Was it his imagination, or did doubt flicker in the brown eyes, just for a moment? Had to be his imagination, McCoy thought as Spock slid the box toward him and began, with long, elegant fingers, to peel away the wrapping paper.
“You can just rip it,” McCoy said, feeling fidgety all of a sudden. He tapped his feet against the carpeted floor. “But I suppose that wouldn’t be logical, wasting paper.”
“Indeed not. Moreover, it would imply a level of impatience that is unseemly.”
“Unseemly for whom?” McCoy shot back, wondering if he’d been insulted. “You ever see the captain tear into a package?”
Spock inclined his head as if to say Point taken. Nonetheless, he continued methodically, and by the time the wrapping paper and the ribbon fell away, McCoy was just about bouncing in his seat. Spock lifted the lid of the box and studied its contents in his usual impassive manner.
“Well?” said McCoy. “What do you think?”
Spock reached into the box and lifted out the little silver bookmark. “‘To unpathed waters, undreamed shores,’” he read. “Shakespeare. The Winter’s Tale. Act four, scene four. Thank you, Doctor. While I do have a number of bookmarks, most of them are of comparatively flimsy material. This one, however, will last. It is a useful gift.”

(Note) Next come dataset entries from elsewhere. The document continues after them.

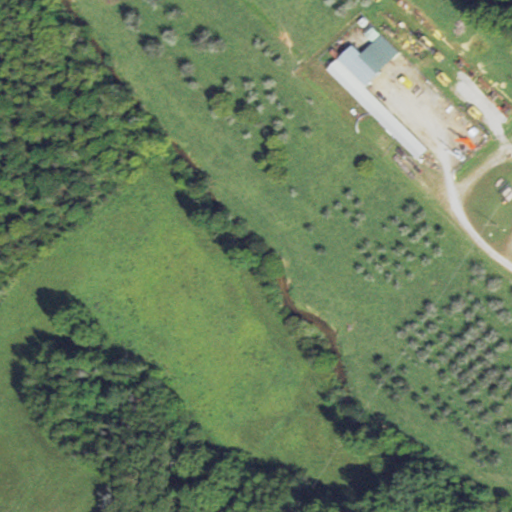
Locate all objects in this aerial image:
building: (372, 84)
road: (444, 178)
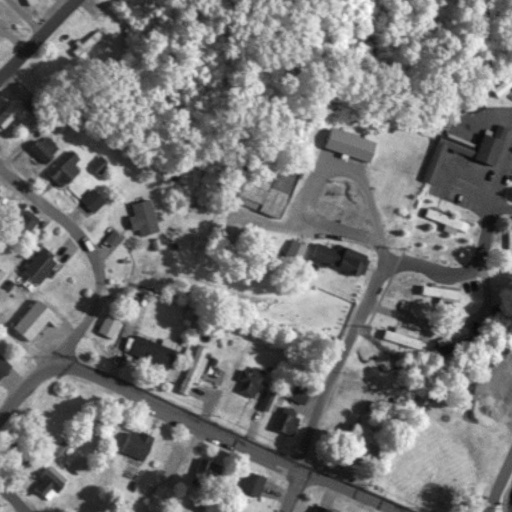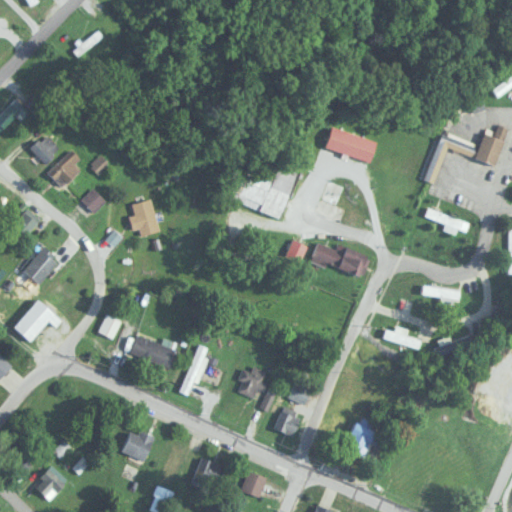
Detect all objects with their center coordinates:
building: (27, 1)
building: (28, 1)
road: (29, 17)
road: (39, 39)
building: (503, 80)
building: (503, 80)
building: (12, 112)
building: (349, 142)
building: (350, 142)
building: (44, 147)
building: (44, 147)
building: (464, 147)
building: (465, 147)
building: (99, 162)
building: (99, 162)
building: (64, 166)
building: (65, 167)
building: (260, 183)
building: (260, 184)
building: (93, 198)
building: (93, 198)
building: (142, 216)
building: (143, 216)
road: (486, 217)
building: (447, 219)
building: (447, 220)
road: (65, 221)
building: (25, 222)
building: (25, 222)
building: (296, 247)
building: (296, 247)
building: (508, 249)
building: (509, 250)
building: (340, 256)
building: (340, 257)
building: (40, 263)
building: (40, 264)
building: (439, 290)
building: (439, 291)
building: (35, 318)
building: (35, 319)
building: (107, 324)
building: (108, 325)
building: (400, 335)
building: (400, 335)
road: (26, 343)
road: (349, 343)
building: (449, 345)
building: (449, 345)
building: (151, 350)
building: (151, 350)
road: (57, 359)
building: (3, 364)
building: (3, 364)
building: (192, 368)
building: (193, 369)
building: (249, 380)
building: (249, 381)
building: (297, 391)
building: (297, 391)
building: (264, 400)
building: (264, 401)
building: (286, 420)
building: (286, 420)
road: (227, 428)
building: (136, 442)
building: (136, 443)
building: (355, 443)
building: (355, 443)
building: (206, 472)
building: (207, 472)
building: (48, 481)
building: (48, 481)
building: (251, 481)
road: (499, 481)
building: (252, 482)
road: (13, 497)
building: (159, 498)
building: (159, 499)
building: (320, 509)
building: (320, 509)
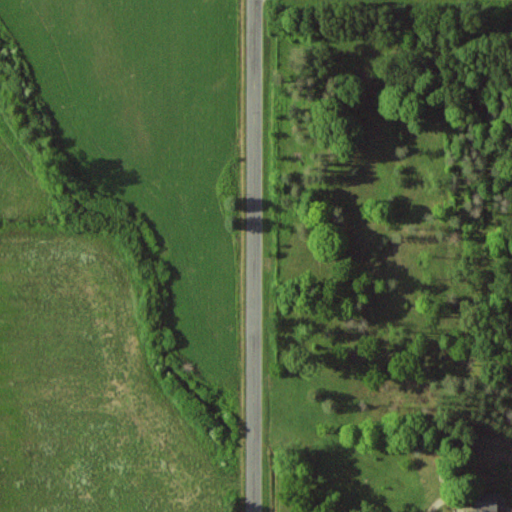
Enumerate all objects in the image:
park: (397, 192)
road: (253, 256)
building: (489, 504)
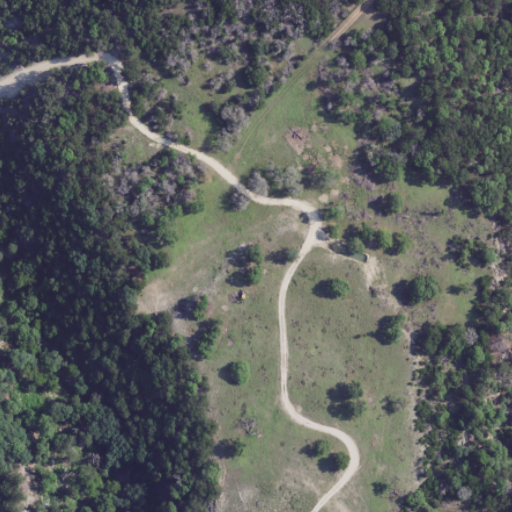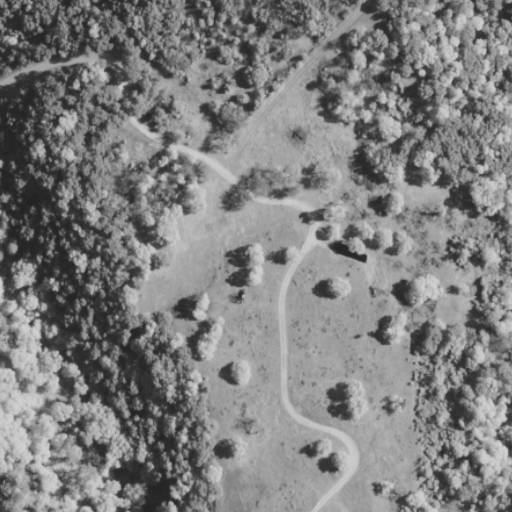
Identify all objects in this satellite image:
road: (295, 208)
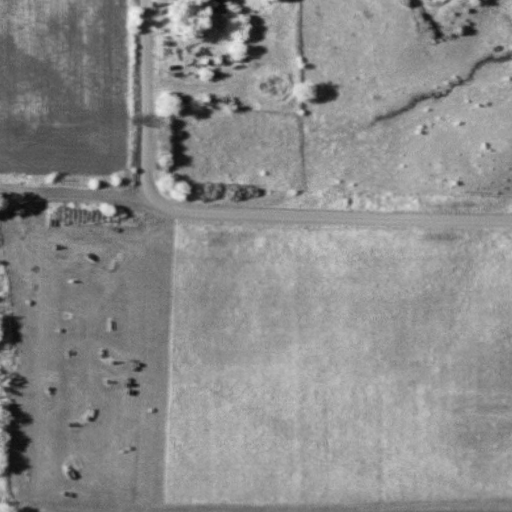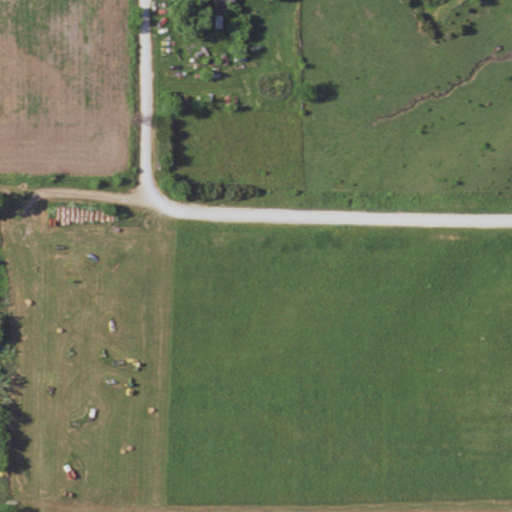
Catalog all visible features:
building: (222, 0)
road: (133, 95)
road: (331, 196)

McCoy hadn’t expected an explosive reaction - hell, it was only a bookmark, albeit one he’d had engraved personally - but he couldn’t help feeling a bit crushed. “Well,” he grumbled, fingers clawing at the armrests of his chair, “you’re welcome.”
“I am curious,” Spock continued, either oblivious to McCoy’s tone or choosing to ignore it. “What made you select this particular quotation? In the context of the scene…”
“I just liked it,” McCoy said. “Never mind the context.”
“I see.”
McCoy sighed. “Actually,” he said reluctantly, “no. I mean, I liked it, yeah, but I also thought it was appropriate. Again, taken out of context.” He looked down at the empty gift box and the neatly folded silver paper. “We’ve served together almost a year now. I know we’ve had our differences, but on the whole…” He bit at his lower lip. “On the whole, I’m rather pleased with the arrangement. Glad we’re serving together. Sailed many unpathed waters, visited many an undreamed shore, if you want to get metaphorical. I hope it continues a good long while.”
He glanced up then, and met Spock’s gaze. Something lit those dark eyes of his - just for a moment. This time, McCoy was certain. He felt his irritation fall away like so much jetsam. A second later, he’d forgotten it entirely.
“So,” he said slowly, “you like it?”
“Indeed, Doctor. Thank you again.” Spock rose and, taking the bookmark with him, walked to the doorway, where he paused for a moment, then turned to look back at McCoy. “I regret,” he said, “that I do not have anything of a similar nature to give to you. I had not anticipated an exchange of gifts. However … after some consideration, I have come to conclusion that there is nothing unseemly about ripping wrapping paper, particularly if the gift is from … a friend.” He gave one of his enigmatic little Spock-smiles, and McCoy goggled.
“Wait a sec - did you just concede the point?”
“Indeed, Doctor,” Spock said, stepping through the doorway. “Merry Christmas.”
The door slid closed quickly, which was a shame, because it meant he probably missed McCoy’s triumphant grin.